Charset and Collation

WordPress uses UTF-8 character encoding with MySQL/MariaDB collations optimized for Unicode.

Default Settings

Since WordPress 4.2 (2015):

// wp-config.php defaults
define( 'DB_CHARSET', 'utf8mb4' );
define( 'DB_COLLATE', '' );  // Uses database default

utf8mb4 vs utf8

Feature utf8 utf8mb4
Max bytes per character 3 4
Emoji support
Full Unicode
Supplementary characters

WordPress requires utf8mb4 for full emoji and international character support.

Common Collations

Collation Description
utf8mb4_unicode_ci Unicode sorting, case-insensitive
utf8mb4_unicode_520_ci Unicode 5.2, improved sorting
utf8mb4_general_ci Faster but less accurate sorting
utf8mb4_bin Binary comparison (case-sensitive)
utf8mb4_0900_ai_ci MySQL 8.0 default, accent-insensitive

WordPress default: utf8mb4_unicode_520_ci

Checking Current Settings

Database Level

SELECT @@character_set_database, @@collation_database;

Table Level

SELECT table_name, table_collation 
FROM information_schema.tables 
WHERE table_schema = 'your_database';

Column Level

SELECT column_name, character_set_name, collation_name
FROM information_schema.columns
WHERE table_schema = 'your_database'
  AND table_name = 'wp_posts';

Show Table Status

SHOW TABLE STATUS LIKE 'wp_posts';

WordPress Configuration

In wp-config.php

// Full 4-byte UTF-8 (recommended)
define( 'DB_CHARSET', 'utf8mb4' );

// Let WordPress choose collation
define( 'DB_COLLATE', '' );

// Or specify explicitly
define( 'DB_COLLATE', 'utf8mb4_unicode_520_ci' );

In $wpdb

global $wpdb;
$wpdb->charset;   // 'utf8mb4'
$wpdb->collate;   // 'utf8mb4_unicode_520_ci'

Converting Existing Tables

Check for Mixed Encodings

SELECT table_name, table_collation
FROM information_schema.tables
WHERE table_schema = 'your_database'
  AND table_collation NOT LIKE 'utf8mb4%';

Convert Table to utf8mb4

ALTER TABLE wp_posts 
CONVERT TO CHARACTER SET utf8mb4 
COLLATE utf8mb4_unicode_520_ci;

Convert All Tables

-- Generate ALTER statements
SELECT CONCAT(
    'ALTER TABLE `', table_name, '` ',
    'CONVERT TO CHARACTER SET utf8mb4 ',
    'COLLATE utf8mb4_unicode_520_ci;'
)
FROM information_schema.tables
WHERE table_schema = 'your_database'
  AND table_type = 'BASE TABLE';

Index Length Limits

The 767 Byte Limit

Older MySQL (pre-5.7) limits index key length to 767 bytes.

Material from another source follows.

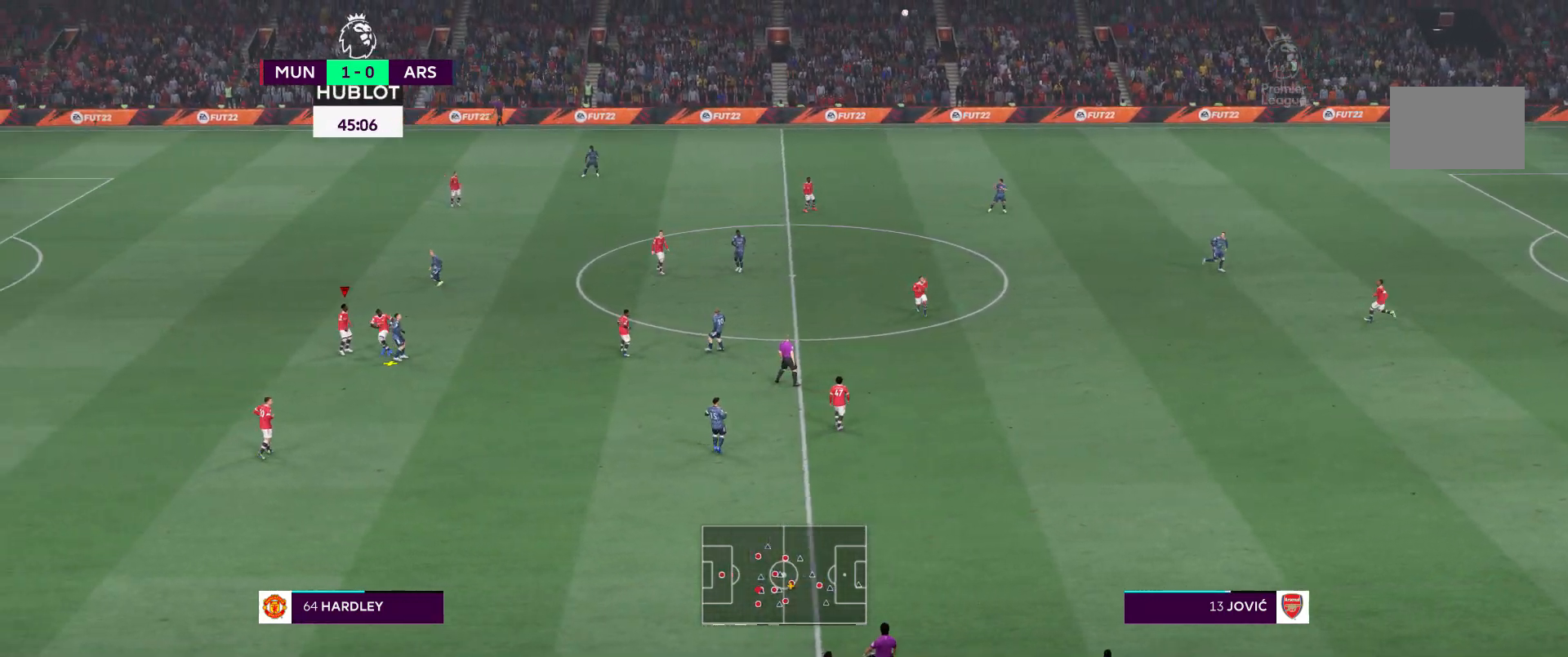
{"buttons": ["A"], "left_stick": "right", "right_stick": "center", "events": [[117, "A", "up"], [233, "A", "down"], [317, "A", "up"], [417, "A", "down"]]}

With utf8mb4 (4 bytes/char): 767 / 4 = 191 characters max

This is why you see indexes like:

KEY `meta_key` (`meta_key`(191))

Modern MySQL (5.7+)

With innodb_large_prefix=ON and ROW_FORMAT=DYNAMIC:

  • Index limit: 3072 bytes
  • 768 characters for utf8mb4

WordPress tables use ROW_FORMAT=Dynamic when available.

Common Issues

Emoji Broken

Cause: Tables still using utf8 (3-byte)
Fix: Convert to utf8mb4

"Specified key was too long"

Cause: Index exceeds byte limit
Fix:

  • Use (191) prefix for varchar indexes
  • Enable large prefix support
  • Use ROW_FORMAT=DYNAMIC

Collation Mismatch Errors

Cause: Joining tables with different collations
Fix: Ensure all tables use same collation, or cast in query:

SELECT * FROM wp_posts p
JOIN wp_postmeta pm ON p.ID = pm.post_id
WHERE pm.meta_key COLLATE utf8mb4_unicode_520_ci = 'my_key';

Mojibake (Garbled Characters)

Cause: Double-encoding or wrong connection charset
Fix:

// Ensure connection uses utf8mb4
$wpdb->set_charset( $wpdb->dbh, 'utf8mb4' );

Best Practices

  1. Use utf8mb4 for new installations
  2. Use utf8mb4_unicode_520_ci collation
  3. Set charset in wp-config.php before install
  4. Check collation consistency across all tables
  5. Backup before converting existing databases
  6. Test emoji after conversion (📝✅🎉)

Checking Emoji Support

-- Insert test emoji
INSERT INTO wp_options (option_name, option_value, autoload) 
VALUES ('emoji_test', '🎉📝✅', 'no');

-- Verify it stored correctly
SELECT option_value FROM wp_options WHERE option_name = 'emoji_test';

-- Clean up
DELETE FROM wp_options WHERE option_name = 'emoji_test';

Server Requirements

  • MySQL 5.5.3+ or MariaDB 5.5+
  • innodb_file_format = Barracuda (for large indexes)
  • innodb_large_prefix = ON (MySQL < 8.0)